We pray prayers like this all the time. We say things like, “Hey God, my son has MS, and the treatments don’t seem to be working!” or “This contract is running out, and I don’t have an offer of a new job after this one.” More generally, these prayers fit into the form of, “The future isn’t looking too bright. Are you paying attention, God? Do you even care?”

In our Old Testament story, Abram, the patriarch of faith, expresses deep doubts, and lovingly, God responds. For modern ears, it’s a strange story- God has Abram get a bunch of animals, which Abram then cuts in half. What we miss as modern people is that in this ritual, God is literally cutting a covenant with Abram, and that’s what you do in Hebrew- not make a covenant but cut a covenant. God is saying, “I swear that I will do this thing, and if I don’t, may I, God, be cut in half like these animals.” God’s very self is on the line as a sign of God’s steadfast love and faithfulness. Moreover, this covenantal promise is completely one-sided. Abram isn’t required to do anything. God simply promises to keep God’s word.

This foundational story of the Jewish faith continued to underpin St. Paul’s understanding of how God acts, and Martin Luther, who studied St. Paul’s writings extensively, took up the theme- God loves us and saves us, not because we are faithful or good or meritorious but because God loves us, and this is grace.

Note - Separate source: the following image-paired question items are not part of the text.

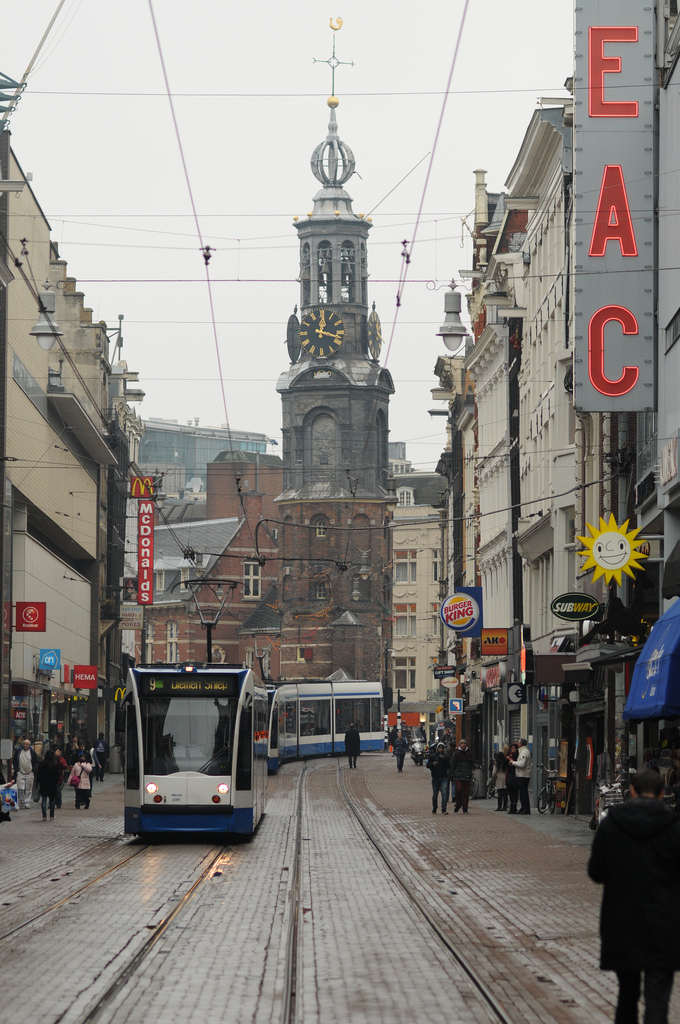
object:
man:
[448, 738, 476, 815]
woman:
[83, 739, 103, 798]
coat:
[513, 746, 534, 779]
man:
[509, 737, 532, 815]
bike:
[536, 762, 566, 815]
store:
[537, 640, 612, 811]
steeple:
[294, 14, 373, 222]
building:
[387, 440, 449, 751]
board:
[136, 672, 238, 696]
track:
[54, 842, 235, 1021]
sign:
[137, 498, 155, 607]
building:
[0, 126, 146, 794]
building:
[277, 53, 398, 764]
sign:
[480, 628, 509, 657]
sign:
[449, 697, 465, 716]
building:
[238, 569, 285, 686]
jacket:
[344, 728, 362, 758]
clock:
[297, 297, 346, 360]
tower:
[272, 194, 394, 387]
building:
[129, 414, 283, 515]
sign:
[112, 683, 127, 703]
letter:
[587, 24, 640, 118]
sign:
[570, 0, 659, 416]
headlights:
[145, 781, 158, 795]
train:
[115, 651, 352, 830]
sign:
[13, 598, 47, 633]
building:
[493, 76, 591, 816]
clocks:
[286, 304, 301, 364]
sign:
[439, 586, 483, 639]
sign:
[549, 591, 600, 623]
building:
[330, 609, 366, 746]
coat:
[585, 796, 680, 977]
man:
[586, 765, 680, 1022]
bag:
[69, 774, 80, 788]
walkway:
[443, 802, 680, 1020]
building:
[449, 165, 528, 805]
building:
[140, 487, 282, 680]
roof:
[153, 516, 244, 602]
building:
[566, 54, 679, 819]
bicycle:
[468, 760, 481, 801]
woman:
[67, 755, 92, 812]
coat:
[66, 761, 93, 789]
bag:
[0, 783, 20, 810]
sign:
[575, 511, 650, 589]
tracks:
[267, 768, 340, 1024]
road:
[257, 807, 569, 1024]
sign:
[503, 682, 528, 705]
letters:
[553, 602, 562, 613]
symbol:
[131, 477, 153, 497]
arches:
[131, 477, 144, 497]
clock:
[367, 300, 383, 362]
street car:
[124, 660, 387, 844]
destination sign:
[171, 678, 228, 691]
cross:
[311, 30, 356, 96]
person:
[491, 751, 509, 812]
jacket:
[392, 738, 407, 756]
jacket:
[492, 761, 508, 791]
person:
[391, 732, 407, 774]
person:
[426, 742, 450, 817]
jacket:
[426, 753, 451, 781]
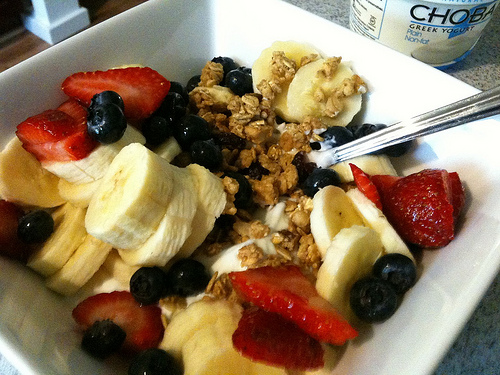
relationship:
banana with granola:
[312, 221, 383, 323] [183, 49, 368, 271]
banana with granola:
[306, 182, 370, 265] [183, 49, 368, 271]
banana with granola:
[0, 131, 72, 211] [183, 49, 368, 271]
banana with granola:
[78, 138, 181, 257] [183, 49, 368, 271]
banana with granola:
[24, 201, 93, 280] [183, 49, 368, 271]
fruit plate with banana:
[0, 38, 475, 375] [0, 131, 72, 211]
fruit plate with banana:
[0, 38, 475, 375] [24, 201, 93, 280]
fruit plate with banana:
[0, 38, 475, 375] [78, 138, 181, 257]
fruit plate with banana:
[0, 38, 475, 375] [306, 182, 370, 265]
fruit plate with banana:
[0, 38, 475, 375] [312, 221, 383, 323]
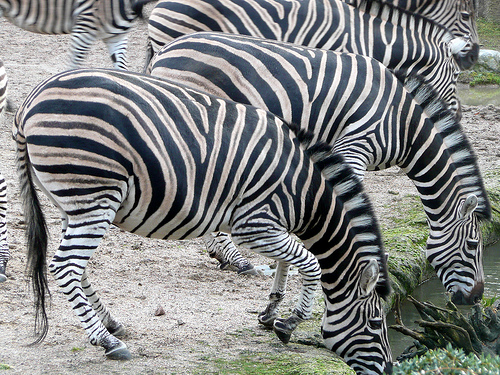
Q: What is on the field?
A: Zebras.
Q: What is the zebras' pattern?
A: Stripes.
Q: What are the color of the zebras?
A: Black and white.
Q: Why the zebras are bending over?
A: To ear.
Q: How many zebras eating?
A: Two.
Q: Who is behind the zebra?
A: No one.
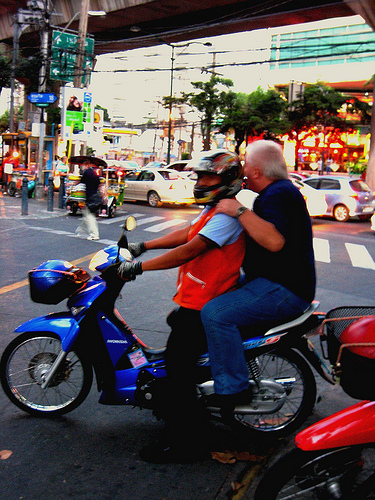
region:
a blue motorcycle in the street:
[0, 215, 336, 436]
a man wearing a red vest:
[116, 152, 247, 463]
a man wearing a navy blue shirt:
[201, 139, 316, 405]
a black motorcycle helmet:
[193, 152, 244, 201]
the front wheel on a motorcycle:
[1, 328, 94, 418]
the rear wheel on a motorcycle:
[221, 341, 316, 442]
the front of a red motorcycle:
[251, 303, 374, 499]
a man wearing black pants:
[117, 152, 246, 460]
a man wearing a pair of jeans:
[202, 140, 318, 405]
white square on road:
[344, 241, 370, 270]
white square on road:
[311, 235, 330, 262]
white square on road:
[143, 217, 186, 230]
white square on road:
[122, 215, 162, 229]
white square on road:
[98, 211, 143, 222]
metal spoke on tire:
[15, 356, 36, 365]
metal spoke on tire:
[12, 381, 35, 390]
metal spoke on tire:
[39, 386, 52, 405]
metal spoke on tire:
[52, 387, 72, 398]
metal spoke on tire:
[278, 358, 284, 377]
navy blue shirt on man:
[243, 179, 316, 307]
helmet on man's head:
[192, 149, 243, 203]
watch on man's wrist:
[231, 204, 247, 219]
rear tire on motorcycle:
[220, 343, 315, 443]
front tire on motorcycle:
[0, 330, 92, 420]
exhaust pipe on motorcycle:
[274, 375, 296, 394]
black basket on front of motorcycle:
[25, 268, 73, 303]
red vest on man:
[170, 205, 246, 310]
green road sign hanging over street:
[47, 28, 95, 83]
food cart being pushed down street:
[61, 154, 125, 214]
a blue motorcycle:
[0, 214, 333, 444]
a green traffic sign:
[49, 28, 95, 84]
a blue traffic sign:
[26, 90, 57, 102]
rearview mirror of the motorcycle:
[120, 211, 139, 230]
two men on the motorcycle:
[117, 136, 319, 466]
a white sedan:
[122, 166, 196, 208]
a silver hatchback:
[300, 174, 373, 224]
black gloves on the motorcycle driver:
[117, 238, 145, 279]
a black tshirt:
[241, 177, 317, 302]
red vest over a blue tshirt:
[173, 198, 245, 309]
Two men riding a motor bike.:
[27, 133, 373, 464]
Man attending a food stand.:
[53, 150, 131, 226]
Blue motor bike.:
[1, 217, 326, 442]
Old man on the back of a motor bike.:
[198, 133, 322, 497]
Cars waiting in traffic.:
[109, 129, 373, 243]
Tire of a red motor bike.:
[237, 393, 368, 495]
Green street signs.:
[39, 15, 111, 96]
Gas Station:
[92, 107, 142, 164]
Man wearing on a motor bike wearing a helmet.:
[120, 144, 247, 468]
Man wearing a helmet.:
[95, 143, 245, 465]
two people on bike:
[117, 116, 341, 302]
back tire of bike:
[219, 338, 328, 446]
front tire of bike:
[1, 325, 106, 419]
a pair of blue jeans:
[200, 276, 309, 394]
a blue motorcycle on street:
[0, 216, 338, 439]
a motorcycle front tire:
[2, 329, 92, 417]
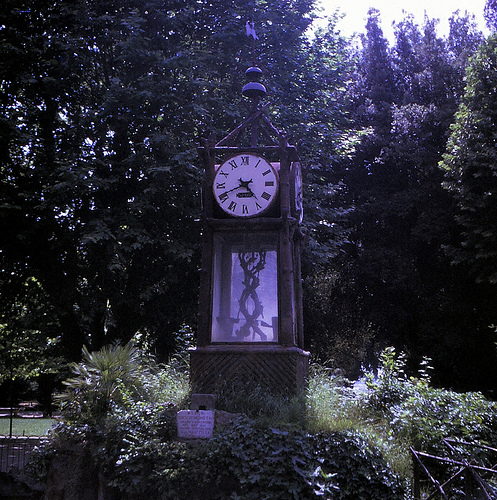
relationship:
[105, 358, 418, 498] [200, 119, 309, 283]
bush around clock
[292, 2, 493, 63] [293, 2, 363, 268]
sunlight on tree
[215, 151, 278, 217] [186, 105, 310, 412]
clock on tower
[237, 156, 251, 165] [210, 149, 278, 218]
number on clock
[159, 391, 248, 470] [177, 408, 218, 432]
sign has engraving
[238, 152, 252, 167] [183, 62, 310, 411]
number on clock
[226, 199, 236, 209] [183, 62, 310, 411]
roman numeral on clock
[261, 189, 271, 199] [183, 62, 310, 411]
roman numeral on clock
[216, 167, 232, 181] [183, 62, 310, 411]
number on clock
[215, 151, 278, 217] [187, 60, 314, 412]
clock on tower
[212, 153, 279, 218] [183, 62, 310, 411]
face on clock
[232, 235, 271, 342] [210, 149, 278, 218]
pattern inside clock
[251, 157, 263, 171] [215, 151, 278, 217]
number on clock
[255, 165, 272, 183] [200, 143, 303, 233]
number on clock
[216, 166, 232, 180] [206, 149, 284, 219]
number on clock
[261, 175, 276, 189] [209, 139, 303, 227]
number on clock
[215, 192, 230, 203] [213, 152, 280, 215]
number on clock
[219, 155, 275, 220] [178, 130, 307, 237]
number on clock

We see this grace not only in St. Paul or through Martin Luther’s writings, but we see it lived out by Jesus, who is God in the flesh, the Word incarnate. Jesus says to the Pharisees and all of Jerusalem, “How I longed to gather you under my wings, but you were not willing.” Jesus loves them, even though they turn away.


Even now, Jesus turns toward us in love, arms outstretched. So especially when we are afraid, let us run to Jesus, like chicks run to a mother hen.